» PROBLEM DETAILS
Using the records below, write out again exactly the lines that begin at the line containing "Image Credit: Michael" and end at the line containing "a raw and honest", and no other lines.

(PROVIDED MATERIAL Opens)

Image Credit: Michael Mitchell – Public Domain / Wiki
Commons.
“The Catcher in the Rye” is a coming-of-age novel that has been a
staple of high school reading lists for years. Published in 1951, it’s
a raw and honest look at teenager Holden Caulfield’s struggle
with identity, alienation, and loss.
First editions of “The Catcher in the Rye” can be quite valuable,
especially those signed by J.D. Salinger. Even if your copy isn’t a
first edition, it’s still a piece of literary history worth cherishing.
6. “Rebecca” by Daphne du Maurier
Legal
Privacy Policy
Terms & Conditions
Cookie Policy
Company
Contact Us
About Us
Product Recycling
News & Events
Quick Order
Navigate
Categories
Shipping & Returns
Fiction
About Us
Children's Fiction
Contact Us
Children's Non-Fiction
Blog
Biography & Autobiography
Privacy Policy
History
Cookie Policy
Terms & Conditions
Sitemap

(PROVIDED MATERIAL Closes)
(PROVIDED MATERIAL Opens)

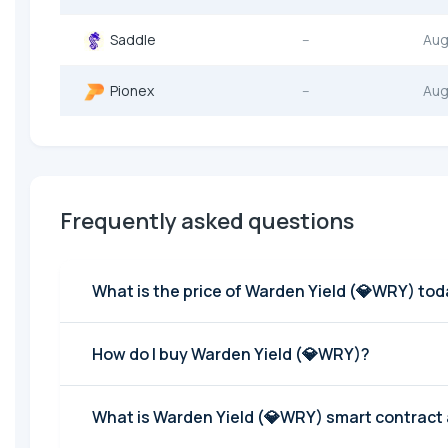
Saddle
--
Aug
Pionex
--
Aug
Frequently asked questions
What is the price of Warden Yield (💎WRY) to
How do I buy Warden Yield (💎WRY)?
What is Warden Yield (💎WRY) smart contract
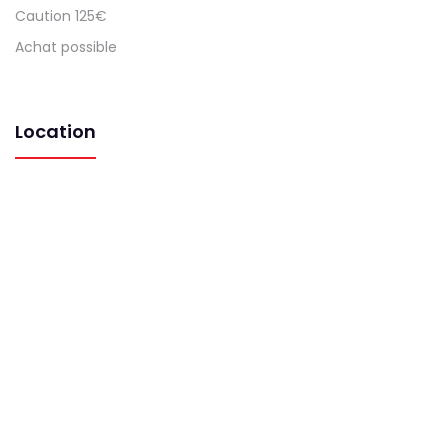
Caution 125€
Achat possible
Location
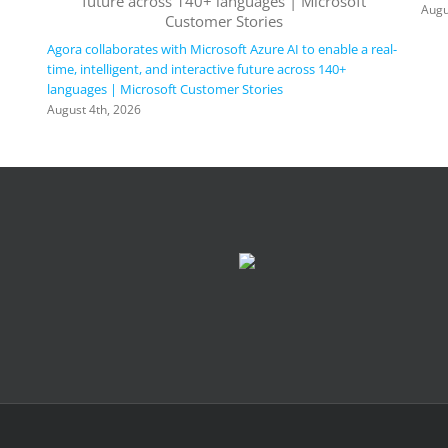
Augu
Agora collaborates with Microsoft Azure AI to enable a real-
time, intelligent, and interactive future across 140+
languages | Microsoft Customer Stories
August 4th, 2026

(PROVIDED MATERIAL Closes)

» WRITTEN ANSWER
Image Credit: Michael Mitchell – Public Domain / Wiki
Commons.
“The Catcher in the Rye” is a coming-of-age novel that has been a
staple of high school reading lists for years. Published in 1951, it’s
a raw and honest look at teenager Holden Caulfield’s struggle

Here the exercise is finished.